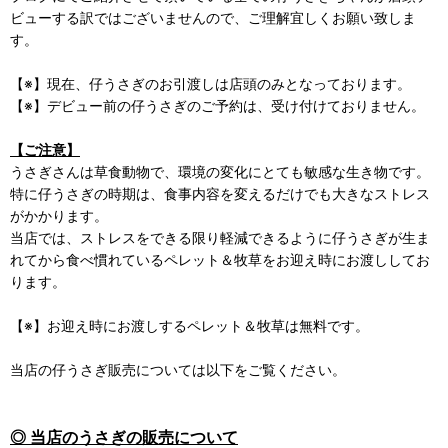
ビューする訳ではございませんので、ご理解宜しくお願い致しま
す。
【※】現在、仔うさぎのお引渡しは店頭のみとなっております。
【※】デビュー前の仔うさぎのご予約は、受け付けておりません。
【ご注意】
うさぎさんは草食動物で、環境の変化にとても敏感な生き物です。
特に仔うさぎの時期は、食事内容を変えるだけでも大きなストレス
がかかります。
当店では、ストレスをできる限り軽減できるように仔うさぎが生ま
れてから食べ慣れているペレット＆牧草をお迎え時にお渡ししてお
ります。
【※】お迎え時にお渡しするペレット＆牧草は無料です。
当店の仔うさぎ販売については以下をご覧ください。
◎ 当店のうさぎの販売について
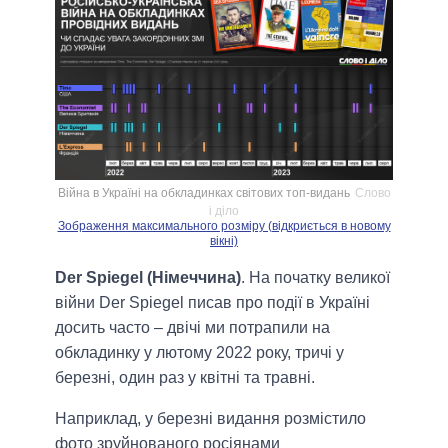
Війна в Україні на обкладинках світових топ-видань
Слово
і діло
Зображення максимального розміру (відкриється в новому
вікні)
Der Spiegel (Німеччина)
. На початку великої
війни Der Spiegel писав про події в Україні
досить часто – двічі ми потрапили на
обкладинку у лютому 2022 року, тричі у
березні, один раз у квітні та травні.
Наприклад, у березні видання розмістило
фото зруйнованого росіянами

== == ==

Output the line containing "Зображення максимального розміру" together with all later lines of the entries, exactly as written, through the final line.

Зображення максимального розміру (відкриється в новому
вікні)
Der Spiegel (Німеччина)
. На початку великої
війни Der Spiegel писав про події в Україні
досить часто – двічі ми потрапили на
обкладинку у лютому 2022 року, тричі у
березні, один раз у квітні та травні.
Наприклад, у березні видання розмістило
фото зруйнованого росіянами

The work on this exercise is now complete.